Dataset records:

──────────────────────────────

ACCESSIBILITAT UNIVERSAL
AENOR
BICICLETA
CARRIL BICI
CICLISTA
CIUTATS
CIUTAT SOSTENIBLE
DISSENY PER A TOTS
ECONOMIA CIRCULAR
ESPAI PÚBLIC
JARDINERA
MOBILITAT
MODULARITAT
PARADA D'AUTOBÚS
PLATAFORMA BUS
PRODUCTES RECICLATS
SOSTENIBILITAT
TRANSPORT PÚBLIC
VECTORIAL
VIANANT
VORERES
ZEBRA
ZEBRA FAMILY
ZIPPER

──────────────────────────────

■ What the exercise asks:
Word for word, write out each of the records shown above.

■ The answer:
ACCESSIBILITAT UNIVERSAL
AENOR
BICICLETA
CARRIL BICI
CICLISTA
CIUTATS
CIUTAT SOSTENIBLE
DISSENY PER A TOTS
ECONOMIA CIRCULAR
ESPAI PÚBLIC
JARDINERA
MOBILITAT
MODULARITAT
PARADA D'AUTOBÚS
PLATAFORMA BUS
PRODUCTES RECICLATS
SOSTENIBILITAT
TRANSPORT PÚBLIC
VECTORIAL
VIANANT
VORERES
ZEBRA
ZEBRA FAMILY
ZIPPER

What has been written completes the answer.